In those circumstances, returning the matter to the Board would serve no useful
purpose.
[20]
I believe that such is the case in the matter at
hand. The story, as told by the applicant, lacked credibility. Furthermore, it
is not disputed that honour killings, or attacks, happen in Turkey. But such is not the issue. As for other evidence and in particular the evidence led
by the applicant’s wife, it was dealt with adequately by the RPD. It is clear
from the reasons of the RPD that the version given by the applicant’s wife was
considered and the RPD concluded that it was not credible either. The RPD seems
to have taken issue with her lack of fear for a period of fifteen years prior
to her leaving for the United States; in spite of the alleged fear, not only
did she stay in Turkey in spite of her parents living in the United States, but
she and their two children came back to Turkey twice after gaining permanent
residence in the United States.
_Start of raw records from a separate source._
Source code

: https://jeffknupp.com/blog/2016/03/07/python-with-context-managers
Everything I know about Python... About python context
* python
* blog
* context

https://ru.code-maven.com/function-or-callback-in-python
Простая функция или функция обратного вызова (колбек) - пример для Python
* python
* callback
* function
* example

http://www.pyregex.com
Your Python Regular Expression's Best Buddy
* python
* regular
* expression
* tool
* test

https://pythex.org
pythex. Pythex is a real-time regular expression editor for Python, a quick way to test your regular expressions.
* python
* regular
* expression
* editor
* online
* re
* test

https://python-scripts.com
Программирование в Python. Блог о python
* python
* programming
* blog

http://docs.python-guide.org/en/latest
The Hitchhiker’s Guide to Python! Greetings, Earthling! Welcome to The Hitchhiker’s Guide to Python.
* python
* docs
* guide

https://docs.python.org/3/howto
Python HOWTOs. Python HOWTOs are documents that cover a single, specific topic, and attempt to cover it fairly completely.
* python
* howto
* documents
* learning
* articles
That is not the behaviour of someone who fears
for her life concluded the RPD. That is reasonable.
[21]
It is for the RPD to determine the plausibility
of testimonies (Aguebor v (Canada) Minister of Employment and Immigration
(1993), 160 NR 315 (FCA)). While it is certainly true that a claimant’s
allegations are presumed to be true (Maldonado v Canada (Minister of
Employment and Immigration), [1980] 2 FC 302 (CA)), that presumption will
of course be rebutted by inconsistencies and contradictions in testimonies, and
the overall implausibility of the story. That would be so “if the facts as presented are outside the realm of what could
reasonably be expected” (Valtchev v Canada (Minister of Citizenship
and Immigration), 2001 FCT 776).
[22]
The applicant tried to make hay out of the
documentary evidence that confirms the existence of honour killings in Turkey and the prevalence of corruption in law enforcement.
[23]
The lack of credibility of the applicant and his
wife was fatal to the claim. General documentary evidence, in the face of a
version of events that is not believed, will not be sufficient to turn the
tide.
[24]
The issue in this case is not whether or not the
applicant is married, or whether honour killings are known to happen in his
country of nationality. It is rather whether or not he has been subjected to
the risks he claims. The RPD did not make any reviewable error in its
assessment of the credibility of witnesses and the plausibility of the version
of events given.
[25]
As a result, the application for judicial review
is dismissed. There is no serious question of general importance.